WORK REQUIRED:
Pull out every line in the entries below that contains the word "once". Case matters.

DATASET:

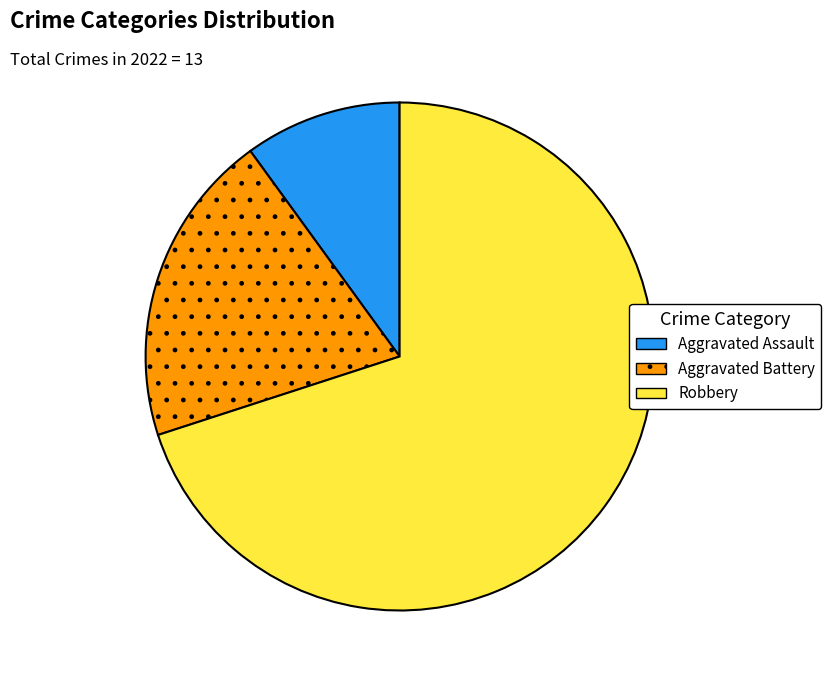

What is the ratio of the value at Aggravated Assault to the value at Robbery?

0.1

--

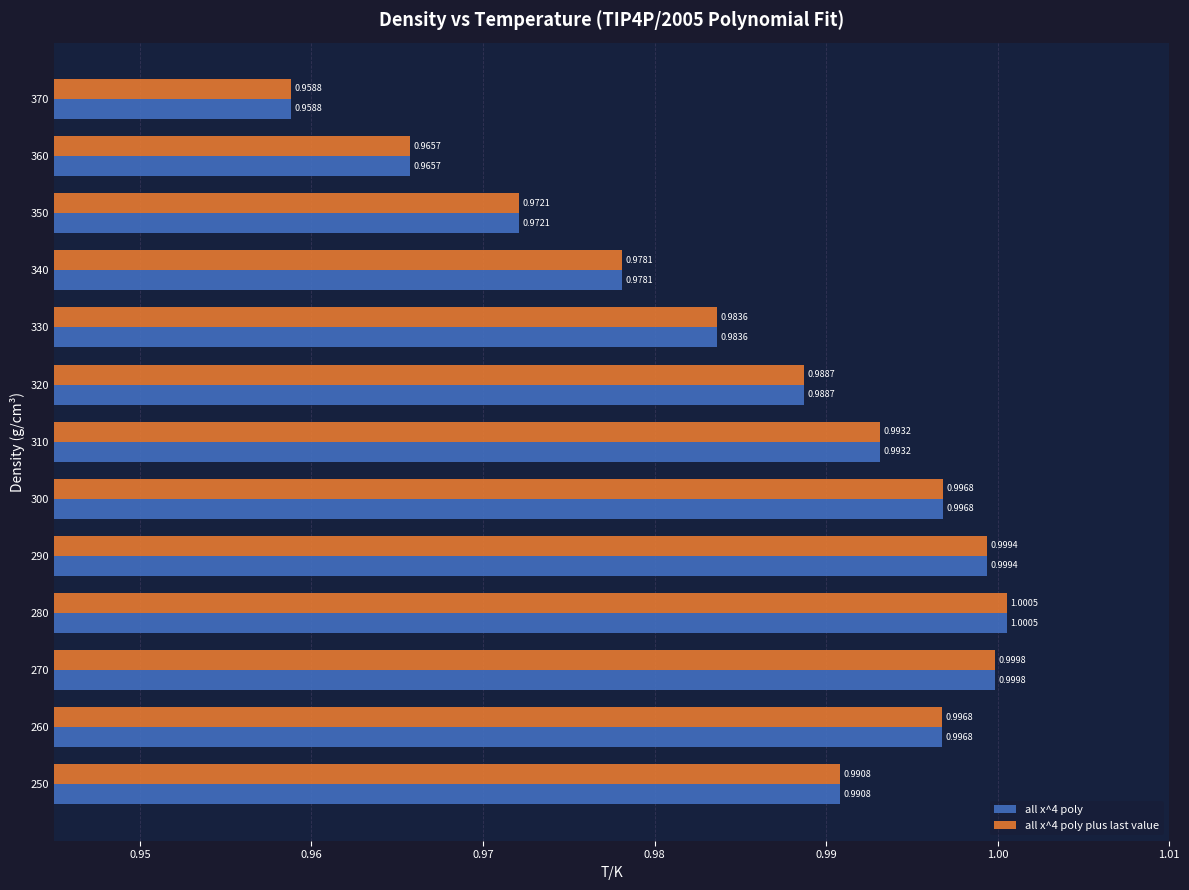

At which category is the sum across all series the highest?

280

---

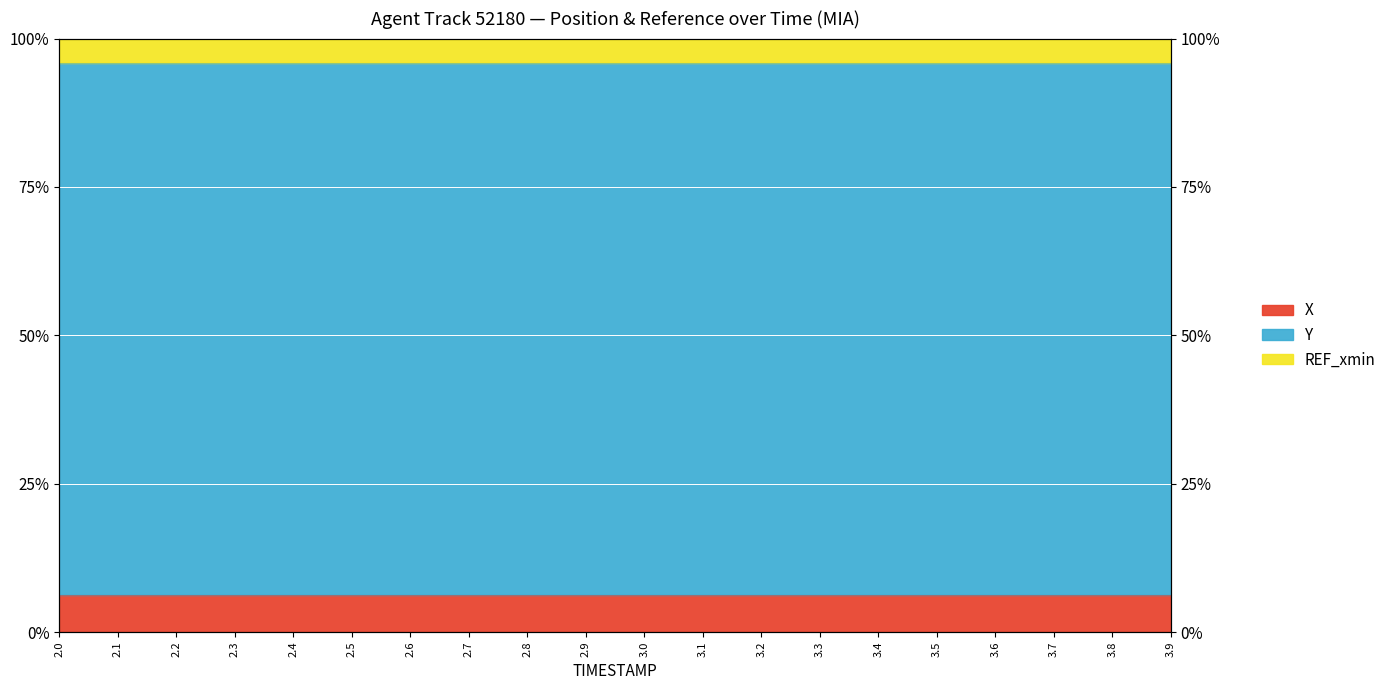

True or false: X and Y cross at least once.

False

TASK ANSWER:
True or false: X and Y cross at least once.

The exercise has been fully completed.